● The task
Read the data below line by line and state how many lines hold "railway". Nothing else belongs in the answer.

● Data section

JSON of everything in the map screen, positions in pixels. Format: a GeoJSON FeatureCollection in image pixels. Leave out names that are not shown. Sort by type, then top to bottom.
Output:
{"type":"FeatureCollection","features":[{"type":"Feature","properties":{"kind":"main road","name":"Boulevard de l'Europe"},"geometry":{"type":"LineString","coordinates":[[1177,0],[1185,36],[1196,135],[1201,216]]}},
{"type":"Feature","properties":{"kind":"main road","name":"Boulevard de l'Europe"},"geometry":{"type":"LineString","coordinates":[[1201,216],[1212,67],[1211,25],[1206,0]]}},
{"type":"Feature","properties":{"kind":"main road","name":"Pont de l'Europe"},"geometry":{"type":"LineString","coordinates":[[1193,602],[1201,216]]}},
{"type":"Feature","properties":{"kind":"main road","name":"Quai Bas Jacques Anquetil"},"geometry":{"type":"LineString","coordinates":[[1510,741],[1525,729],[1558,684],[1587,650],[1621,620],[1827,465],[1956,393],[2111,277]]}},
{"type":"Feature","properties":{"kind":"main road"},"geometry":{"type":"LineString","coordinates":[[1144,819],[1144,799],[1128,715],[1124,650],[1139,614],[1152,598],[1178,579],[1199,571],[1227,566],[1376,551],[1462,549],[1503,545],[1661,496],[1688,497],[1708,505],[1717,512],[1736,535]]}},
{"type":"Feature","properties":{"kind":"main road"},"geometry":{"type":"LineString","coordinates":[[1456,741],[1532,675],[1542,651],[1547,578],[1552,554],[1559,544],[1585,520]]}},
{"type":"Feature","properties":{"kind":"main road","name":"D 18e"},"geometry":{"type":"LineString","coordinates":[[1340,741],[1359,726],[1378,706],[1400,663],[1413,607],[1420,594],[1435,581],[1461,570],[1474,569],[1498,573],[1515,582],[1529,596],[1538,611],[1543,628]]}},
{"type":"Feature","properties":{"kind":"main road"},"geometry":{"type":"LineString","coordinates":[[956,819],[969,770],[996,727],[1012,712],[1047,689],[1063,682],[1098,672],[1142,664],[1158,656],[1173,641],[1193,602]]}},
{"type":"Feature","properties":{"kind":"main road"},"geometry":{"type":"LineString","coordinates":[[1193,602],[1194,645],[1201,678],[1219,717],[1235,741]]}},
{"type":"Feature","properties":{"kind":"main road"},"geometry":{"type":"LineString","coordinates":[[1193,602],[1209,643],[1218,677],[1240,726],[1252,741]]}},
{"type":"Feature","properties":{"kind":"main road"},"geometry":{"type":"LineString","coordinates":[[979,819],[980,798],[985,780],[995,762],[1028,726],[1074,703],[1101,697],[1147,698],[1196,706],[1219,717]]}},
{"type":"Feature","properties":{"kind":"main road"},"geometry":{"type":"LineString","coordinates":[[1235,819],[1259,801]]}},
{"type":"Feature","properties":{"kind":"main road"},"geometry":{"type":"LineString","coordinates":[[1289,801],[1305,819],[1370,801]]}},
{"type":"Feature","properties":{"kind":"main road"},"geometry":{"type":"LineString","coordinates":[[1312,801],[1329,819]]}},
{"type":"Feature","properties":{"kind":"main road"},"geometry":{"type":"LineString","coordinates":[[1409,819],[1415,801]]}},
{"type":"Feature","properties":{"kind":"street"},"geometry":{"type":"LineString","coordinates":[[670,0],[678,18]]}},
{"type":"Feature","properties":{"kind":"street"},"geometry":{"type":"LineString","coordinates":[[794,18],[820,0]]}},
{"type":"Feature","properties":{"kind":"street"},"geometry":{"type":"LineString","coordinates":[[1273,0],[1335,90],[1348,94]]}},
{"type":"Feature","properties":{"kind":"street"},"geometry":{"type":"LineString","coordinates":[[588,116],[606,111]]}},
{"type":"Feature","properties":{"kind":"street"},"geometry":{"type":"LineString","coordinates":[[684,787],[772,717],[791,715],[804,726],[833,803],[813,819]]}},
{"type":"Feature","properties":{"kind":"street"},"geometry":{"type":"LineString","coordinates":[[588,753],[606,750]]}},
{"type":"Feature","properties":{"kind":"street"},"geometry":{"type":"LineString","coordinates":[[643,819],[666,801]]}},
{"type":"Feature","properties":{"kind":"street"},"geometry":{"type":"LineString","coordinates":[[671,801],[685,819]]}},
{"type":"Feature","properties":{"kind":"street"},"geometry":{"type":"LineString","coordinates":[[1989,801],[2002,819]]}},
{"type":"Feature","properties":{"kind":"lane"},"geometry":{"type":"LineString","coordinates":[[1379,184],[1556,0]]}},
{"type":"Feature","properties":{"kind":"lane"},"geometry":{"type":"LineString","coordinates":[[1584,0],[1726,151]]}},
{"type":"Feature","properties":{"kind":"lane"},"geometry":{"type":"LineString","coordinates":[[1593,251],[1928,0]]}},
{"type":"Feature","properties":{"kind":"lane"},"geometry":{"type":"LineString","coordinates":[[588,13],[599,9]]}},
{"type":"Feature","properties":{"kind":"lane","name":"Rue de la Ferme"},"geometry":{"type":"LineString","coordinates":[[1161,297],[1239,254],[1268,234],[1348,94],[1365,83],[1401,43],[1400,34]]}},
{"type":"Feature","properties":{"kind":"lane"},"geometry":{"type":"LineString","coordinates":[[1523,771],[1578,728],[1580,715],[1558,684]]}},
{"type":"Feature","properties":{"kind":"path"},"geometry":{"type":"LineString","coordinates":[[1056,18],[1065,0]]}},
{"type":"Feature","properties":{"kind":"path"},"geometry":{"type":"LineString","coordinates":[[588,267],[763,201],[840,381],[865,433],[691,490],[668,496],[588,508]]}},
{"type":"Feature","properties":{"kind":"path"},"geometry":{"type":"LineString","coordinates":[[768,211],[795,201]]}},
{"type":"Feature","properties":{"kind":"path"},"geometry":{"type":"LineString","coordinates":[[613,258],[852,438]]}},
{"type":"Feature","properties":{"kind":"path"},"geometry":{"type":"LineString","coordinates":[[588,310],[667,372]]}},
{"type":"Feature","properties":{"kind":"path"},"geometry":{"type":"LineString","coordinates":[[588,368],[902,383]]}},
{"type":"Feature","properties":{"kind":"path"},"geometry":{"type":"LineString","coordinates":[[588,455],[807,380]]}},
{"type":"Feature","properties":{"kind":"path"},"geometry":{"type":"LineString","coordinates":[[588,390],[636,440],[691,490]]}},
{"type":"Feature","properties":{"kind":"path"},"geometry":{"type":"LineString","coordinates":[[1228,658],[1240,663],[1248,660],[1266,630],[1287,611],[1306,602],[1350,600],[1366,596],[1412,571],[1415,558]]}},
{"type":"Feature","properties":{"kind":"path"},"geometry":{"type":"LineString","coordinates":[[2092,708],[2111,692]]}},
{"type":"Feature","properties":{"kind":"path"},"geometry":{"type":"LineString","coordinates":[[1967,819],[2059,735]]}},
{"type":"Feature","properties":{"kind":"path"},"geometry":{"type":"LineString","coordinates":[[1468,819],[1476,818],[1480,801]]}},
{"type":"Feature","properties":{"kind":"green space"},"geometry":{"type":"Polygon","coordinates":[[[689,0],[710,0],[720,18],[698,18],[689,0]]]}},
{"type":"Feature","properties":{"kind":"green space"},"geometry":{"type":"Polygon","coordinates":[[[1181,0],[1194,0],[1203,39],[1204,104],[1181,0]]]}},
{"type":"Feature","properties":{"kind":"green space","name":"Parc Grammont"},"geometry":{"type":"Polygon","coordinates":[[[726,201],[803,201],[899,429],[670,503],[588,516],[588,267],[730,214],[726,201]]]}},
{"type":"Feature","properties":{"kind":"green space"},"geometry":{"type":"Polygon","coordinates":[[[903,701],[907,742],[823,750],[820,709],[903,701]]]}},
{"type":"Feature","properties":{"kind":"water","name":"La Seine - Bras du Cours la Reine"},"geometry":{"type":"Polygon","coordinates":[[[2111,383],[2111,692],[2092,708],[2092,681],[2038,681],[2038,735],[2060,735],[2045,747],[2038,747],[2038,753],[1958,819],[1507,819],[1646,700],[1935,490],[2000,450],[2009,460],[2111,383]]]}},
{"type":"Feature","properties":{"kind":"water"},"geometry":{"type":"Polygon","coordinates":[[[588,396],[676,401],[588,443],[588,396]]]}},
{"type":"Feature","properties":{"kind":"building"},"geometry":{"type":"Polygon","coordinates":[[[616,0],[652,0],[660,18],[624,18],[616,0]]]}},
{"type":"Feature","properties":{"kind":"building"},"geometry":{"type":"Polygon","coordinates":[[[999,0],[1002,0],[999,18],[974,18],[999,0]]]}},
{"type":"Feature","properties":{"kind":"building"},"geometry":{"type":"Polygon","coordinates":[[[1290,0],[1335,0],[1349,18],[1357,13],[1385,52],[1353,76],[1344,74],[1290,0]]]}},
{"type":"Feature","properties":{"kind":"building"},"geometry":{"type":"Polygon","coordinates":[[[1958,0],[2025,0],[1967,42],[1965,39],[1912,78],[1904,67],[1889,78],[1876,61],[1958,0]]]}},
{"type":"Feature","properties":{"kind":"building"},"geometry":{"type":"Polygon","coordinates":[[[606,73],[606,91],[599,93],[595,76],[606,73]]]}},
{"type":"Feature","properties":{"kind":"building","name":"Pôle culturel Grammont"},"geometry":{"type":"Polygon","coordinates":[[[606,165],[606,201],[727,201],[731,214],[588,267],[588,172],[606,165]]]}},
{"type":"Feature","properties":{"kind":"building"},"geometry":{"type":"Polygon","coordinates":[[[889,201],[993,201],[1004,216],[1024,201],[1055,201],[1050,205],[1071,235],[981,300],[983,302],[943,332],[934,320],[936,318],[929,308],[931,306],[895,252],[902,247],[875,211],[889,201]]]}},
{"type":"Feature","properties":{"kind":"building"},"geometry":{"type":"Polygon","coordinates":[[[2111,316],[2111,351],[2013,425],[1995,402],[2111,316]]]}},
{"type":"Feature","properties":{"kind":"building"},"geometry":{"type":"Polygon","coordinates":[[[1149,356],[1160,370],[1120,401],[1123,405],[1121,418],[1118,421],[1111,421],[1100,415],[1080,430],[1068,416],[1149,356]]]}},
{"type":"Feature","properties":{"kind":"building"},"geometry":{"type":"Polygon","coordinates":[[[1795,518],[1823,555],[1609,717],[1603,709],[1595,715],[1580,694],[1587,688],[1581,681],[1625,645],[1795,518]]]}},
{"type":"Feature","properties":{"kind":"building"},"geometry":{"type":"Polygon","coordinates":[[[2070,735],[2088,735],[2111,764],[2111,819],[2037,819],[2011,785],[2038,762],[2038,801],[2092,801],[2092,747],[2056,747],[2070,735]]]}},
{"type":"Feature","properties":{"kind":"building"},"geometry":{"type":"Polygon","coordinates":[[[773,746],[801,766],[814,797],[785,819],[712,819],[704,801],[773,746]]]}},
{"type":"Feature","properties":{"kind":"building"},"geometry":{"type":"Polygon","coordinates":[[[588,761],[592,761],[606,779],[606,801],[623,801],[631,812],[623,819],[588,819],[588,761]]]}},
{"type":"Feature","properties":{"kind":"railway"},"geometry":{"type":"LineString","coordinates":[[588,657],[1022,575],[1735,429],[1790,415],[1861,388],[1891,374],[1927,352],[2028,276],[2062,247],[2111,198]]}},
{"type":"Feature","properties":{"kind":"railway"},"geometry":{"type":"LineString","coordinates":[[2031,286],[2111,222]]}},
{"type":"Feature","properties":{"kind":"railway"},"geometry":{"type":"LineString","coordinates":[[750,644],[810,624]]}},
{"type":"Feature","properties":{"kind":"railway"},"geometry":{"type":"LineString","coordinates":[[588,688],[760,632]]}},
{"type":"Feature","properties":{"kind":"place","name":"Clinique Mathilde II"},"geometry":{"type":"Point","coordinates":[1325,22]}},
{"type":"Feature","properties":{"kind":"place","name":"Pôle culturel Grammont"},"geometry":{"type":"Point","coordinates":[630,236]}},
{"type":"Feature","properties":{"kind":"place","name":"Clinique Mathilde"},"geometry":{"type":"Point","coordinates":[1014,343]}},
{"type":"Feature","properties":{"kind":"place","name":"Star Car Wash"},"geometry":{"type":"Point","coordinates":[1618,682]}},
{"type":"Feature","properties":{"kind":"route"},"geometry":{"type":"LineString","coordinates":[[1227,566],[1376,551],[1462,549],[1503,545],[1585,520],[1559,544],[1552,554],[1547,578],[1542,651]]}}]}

● The answer
4